🤖 AI Summary
Existing weapon detection methods predominantly rely on object detection, lacking pixel-level fine-grained segmentation capability; meanwhile, semantic segmentation models often struggle to balance accuracy and efficiency, hindering deployment on resource-constrained edge devices. To address this, we propose ArmFormer—a lightweight Transformer architecture that integrates CBAM (Convolutional Block Attention Module) with MixVision Transformer to construct an attention-enhanced encoder and a novel “hamburger-style” decoder, enabling precise pixel-wise segmentation and classification of multi-category weapons.

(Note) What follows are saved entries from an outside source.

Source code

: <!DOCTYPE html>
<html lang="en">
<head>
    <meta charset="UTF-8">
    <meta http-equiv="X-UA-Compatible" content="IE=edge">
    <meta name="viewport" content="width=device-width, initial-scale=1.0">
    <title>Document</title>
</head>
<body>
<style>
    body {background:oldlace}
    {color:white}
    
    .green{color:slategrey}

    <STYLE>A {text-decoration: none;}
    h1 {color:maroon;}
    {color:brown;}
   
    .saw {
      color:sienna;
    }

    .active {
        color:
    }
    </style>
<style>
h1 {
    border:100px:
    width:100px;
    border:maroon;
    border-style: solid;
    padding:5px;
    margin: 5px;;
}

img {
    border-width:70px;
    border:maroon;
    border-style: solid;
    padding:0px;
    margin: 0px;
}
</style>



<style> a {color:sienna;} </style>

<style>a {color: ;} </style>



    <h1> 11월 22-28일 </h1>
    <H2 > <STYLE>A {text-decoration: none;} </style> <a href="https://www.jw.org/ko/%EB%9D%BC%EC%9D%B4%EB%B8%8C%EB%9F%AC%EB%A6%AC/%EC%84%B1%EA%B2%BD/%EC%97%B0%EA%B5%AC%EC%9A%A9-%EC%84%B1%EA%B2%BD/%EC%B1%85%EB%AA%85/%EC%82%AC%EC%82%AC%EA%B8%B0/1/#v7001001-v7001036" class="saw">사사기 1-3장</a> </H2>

With only 3.66M parameters and 4.886G FLOPs, ArmFormer achieves 80.64% mIoU and 89.13% mFscore on a five-class weapon dataset, while attaining 82.26 FPS inference speed on standard hardware. It significantly outperforms heavy-weight models in both accuracy and efficiency—accelerating inference by 48×—thereby establishing a new paradigm for real-time, edge-deployable security monitoring.
📝 Abstract
The escalating threat of weapon-related violence necessitates automated detection systems capable of pixel-level precision for accurate threat assessment in real-time security applications. Traditional weapon detection approaches rely on object detection frameworks that provide only coarse bounding box localizations, lacking the fine-grained segmentation required for comprehensive threat analysis. Furthermore, existing semantic segmentation models either sacrifice accuracy for computational efficiency or require excessive computational resources incompatible with edge deployment scenarios. This paper presents ArmFormer, a lightweight transformer-based semantic segmentation framework that strategically integrates Convolutional Block Attention Module (CBAM) with MixVisionTransformer architecture to achieve superior accuracy while maintaining computational efficiency suitable for resource-constrained edge devices. Our approach combines CBAM-enhanced encoder backbone with attention-integrated hamburger decoder to enable multi-class weapon segmentation across five categories: handgun, rifle, knife, revolver, and human. Comprehensive experiments demonstrate that ArmFormer achieves state-of-the-art performance with 80.64% mIoU and 89.13% mFscore while maintaining real-time inference at 82.26 FPS. With only 4.886G FLOPs and 3.66M parameters, ArmFormer outperforms heavyweight models requiring up to 48x more computation, establishing it as the optimal solution for deployment on portable security cameras, surveillance drones, and embedded AI accelerators in distributed security infrastructure.